Rewrite the passage on the history of paper money from "Fiat Currency: A" up to and including "government in power.", putting "euro" in place of "dollar".

━━ Text extract

Fiat Currency: A Look Into the History of Paper Money

Modern Economy and History

In the midst of great financial turmoil, rising unemployment and soaring consumer prices, the markets are increasingly worried about the future state of the economy and are slowly losing confidence in what is left of the value of the dollar. However, a look into the history books shows how similar events have occurred repeatedly in the past and demonstrates how nations and empires have always employed the same loosening monetary policies over and over again in order to fund endless wars and large scale projects. Here are a few of the most notable historical examples of how a continuous devaluation of the currency eventually leads the economy to a hyperinflationary blowout and ultimately to the collapse of the government in power.

━━━━
━━ Data section

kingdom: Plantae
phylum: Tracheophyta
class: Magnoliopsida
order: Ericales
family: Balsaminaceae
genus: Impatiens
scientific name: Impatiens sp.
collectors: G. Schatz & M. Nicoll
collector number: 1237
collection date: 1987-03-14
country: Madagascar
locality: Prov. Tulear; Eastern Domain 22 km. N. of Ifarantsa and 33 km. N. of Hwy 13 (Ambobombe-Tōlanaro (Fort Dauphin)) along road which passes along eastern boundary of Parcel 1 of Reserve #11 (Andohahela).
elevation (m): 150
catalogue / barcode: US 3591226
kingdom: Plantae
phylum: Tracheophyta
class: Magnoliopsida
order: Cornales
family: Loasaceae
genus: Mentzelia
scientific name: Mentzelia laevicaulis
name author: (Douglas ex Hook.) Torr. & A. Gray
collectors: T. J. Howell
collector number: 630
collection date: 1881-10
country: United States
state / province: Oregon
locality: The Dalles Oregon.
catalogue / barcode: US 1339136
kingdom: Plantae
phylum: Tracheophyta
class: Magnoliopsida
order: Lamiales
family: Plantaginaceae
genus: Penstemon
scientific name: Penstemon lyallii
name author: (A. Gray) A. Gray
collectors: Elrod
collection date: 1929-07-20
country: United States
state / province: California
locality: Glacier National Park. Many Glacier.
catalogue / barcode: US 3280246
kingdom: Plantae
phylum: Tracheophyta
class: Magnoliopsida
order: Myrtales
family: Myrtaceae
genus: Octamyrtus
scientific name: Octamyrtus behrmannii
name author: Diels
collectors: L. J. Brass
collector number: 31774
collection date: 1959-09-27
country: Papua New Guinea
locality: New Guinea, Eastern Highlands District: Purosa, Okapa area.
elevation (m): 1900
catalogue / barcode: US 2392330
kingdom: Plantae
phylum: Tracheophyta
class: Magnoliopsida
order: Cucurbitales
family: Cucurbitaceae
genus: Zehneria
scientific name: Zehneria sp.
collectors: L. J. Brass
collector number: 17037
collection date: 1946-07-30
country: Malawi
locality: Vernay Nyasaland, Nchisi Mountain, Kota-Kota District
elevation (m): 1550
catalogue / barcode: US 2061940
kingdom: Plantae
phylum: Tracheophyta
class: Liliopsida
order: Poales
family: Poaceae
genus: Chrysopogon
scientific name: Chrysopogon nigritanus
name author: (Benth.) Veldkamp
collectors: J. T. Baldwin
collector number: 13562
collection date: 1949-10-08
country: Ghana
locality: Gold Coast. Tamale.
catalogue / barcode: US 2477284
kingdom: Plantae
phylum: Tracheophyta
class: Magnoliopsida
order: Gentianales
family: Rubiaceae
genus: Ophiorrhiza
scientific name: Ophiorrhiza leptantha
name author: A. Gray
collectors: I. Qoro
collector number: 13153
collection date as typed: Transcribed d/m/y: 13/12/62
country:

━━━━

* Full solution *
Fiat Currency: A Look Into the History of Paper Money

Modern Economy and History

In the midst of great financial turmoil, rising unemployment and soaring consumer prices, the markets are increasingly worried about the future state of the economy and are slowly losing confidence in what is left of the value of the euro. However, a look into the history books shows how similar events have occurred repeatedly in the past and demonstrates how nations and empires have always employed the same loosening monetary policies over and over again in order to fund endless wars and large scale projects. Here are a few of the most notable historical examples of how a continuous devaluation of the currency eventually leads the economy to a hyperinflationary blowout and ultimately to the collapse of the government in power.